DIRECTIONS: Check each line of the entries below for the word "abbreviation", and copy the lines that have it.

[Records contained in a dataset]
****************

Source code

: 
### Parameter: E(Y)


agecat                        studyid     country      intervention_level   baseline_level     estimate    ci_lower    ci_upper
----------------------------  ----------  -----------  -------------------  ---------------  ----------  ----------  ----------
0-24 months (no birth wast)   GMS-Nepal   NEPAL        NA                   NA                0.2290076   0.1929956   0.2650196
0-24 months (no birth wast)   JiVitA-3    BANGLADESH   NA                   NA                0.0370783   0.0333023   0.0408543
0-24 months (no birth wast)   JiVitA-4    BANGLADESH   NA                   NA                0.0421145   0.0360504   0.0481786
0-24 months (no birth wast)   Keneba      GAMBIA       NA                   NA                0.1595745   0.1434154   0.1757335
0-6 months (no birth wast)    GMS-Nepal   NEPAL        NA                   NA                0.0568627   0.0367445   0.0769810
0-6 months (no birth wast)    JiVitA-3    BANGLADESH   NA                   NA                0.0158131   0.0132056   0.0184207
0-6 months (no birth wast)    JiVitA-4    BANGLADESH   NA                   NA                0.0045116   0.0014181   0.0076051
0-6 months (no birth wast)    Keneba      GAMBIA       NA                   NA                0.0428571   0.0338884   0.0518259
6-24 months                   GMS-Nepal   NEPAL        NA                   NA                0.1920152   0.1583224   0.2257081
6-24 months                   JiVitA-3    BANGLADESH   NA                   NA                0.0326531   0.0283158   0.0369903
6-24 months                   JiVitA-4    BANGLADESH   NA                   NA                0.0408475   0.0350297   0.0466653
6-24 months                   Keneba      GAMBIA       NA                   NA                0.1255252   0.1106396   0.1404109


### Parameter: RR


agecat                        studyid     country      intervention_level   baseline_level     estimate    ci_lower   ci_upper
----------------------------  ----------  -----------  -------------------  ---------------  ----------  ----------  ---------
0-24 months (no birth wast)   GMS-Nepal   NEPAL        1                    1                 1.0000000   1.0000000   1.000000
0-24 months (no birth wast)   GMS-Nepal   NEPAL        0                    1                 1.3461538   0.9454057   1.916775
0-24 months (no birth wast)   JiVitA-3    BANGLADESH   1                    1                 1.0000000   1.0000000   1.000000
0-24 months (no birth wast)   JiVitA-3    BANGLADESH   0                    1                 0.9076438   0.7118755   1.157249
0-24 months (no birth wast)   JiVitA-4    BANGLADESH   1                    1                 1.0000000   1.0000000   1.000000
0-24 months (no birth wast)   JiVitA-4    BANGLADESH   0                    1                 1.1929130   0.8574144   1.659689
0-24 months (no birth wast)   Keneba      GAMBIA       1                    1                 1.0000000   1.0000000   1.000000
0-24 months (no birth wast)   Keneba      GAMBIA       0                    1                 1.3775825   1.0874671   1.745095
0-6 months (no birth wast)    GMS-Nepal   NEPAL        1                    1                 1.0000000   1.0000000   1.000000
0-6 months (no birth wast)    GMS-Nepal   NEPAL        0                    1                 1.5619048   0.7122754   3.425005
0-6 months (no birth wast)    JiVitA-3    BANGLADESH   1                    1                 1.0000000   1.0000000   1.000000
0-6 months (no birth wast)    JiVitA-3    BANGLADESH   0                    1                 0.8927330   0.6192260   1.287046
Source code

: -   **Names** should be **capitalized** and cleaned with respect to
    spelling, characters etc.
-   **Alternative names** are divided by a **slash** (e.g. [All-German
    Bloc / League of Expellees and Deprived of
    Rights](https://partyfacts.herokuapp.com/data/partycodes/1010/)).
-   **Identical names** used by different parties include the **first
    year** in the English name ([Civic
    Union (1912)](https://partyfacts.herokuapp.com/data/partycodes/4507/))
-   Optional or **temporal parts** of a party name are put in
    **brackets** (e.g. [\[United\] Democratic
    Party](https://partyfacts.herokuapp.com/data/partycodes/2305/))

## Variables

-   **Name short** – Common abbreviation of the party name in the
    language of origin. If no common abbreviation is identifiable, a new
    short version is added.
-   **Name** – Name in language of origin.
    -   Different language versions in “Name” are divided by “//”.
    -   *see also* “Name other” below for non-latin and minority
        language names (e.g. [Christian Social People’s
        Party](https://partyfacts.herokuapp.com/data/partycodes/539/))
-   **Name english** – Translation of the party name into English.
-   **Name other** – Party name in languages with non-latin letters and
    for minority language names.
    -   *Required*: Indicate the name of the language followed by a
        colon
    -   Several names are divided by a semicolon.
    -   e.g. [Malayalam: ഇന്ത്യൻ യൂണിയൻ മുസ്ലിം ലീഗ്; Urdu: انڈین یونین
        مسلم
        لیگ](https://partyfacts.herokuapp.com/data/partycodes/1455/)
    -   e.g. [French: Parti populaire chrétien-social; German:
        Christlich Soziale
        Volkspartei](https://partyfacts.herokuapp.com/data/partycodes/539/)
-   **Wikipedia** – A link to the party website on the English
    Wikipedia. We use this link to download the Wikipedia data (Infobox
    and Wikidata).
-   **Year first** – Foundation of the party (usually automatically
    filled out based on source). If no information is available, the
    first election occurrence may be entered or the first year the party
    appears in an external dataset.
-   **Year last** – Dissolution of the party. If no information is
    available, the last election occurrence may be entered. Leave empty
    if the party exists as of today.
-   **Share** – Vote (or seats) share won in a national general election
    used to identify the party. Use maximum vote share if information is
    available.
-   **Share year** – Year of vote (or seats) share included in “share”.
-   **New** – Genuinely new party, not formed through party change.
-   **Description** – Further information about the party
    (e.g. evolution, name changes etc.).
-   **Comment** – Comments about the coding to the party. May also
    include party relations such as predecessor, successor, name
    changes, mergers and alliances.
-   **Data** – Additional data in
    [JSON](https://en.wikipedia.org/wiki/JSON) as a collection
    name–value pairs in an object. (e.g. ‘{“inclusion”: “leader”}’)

****************

RESPONSE TO THE TASK:
-   **Name short** – Common abbreviation of the party name in the
    language of origin. If no common abbreviation is identifiable, a new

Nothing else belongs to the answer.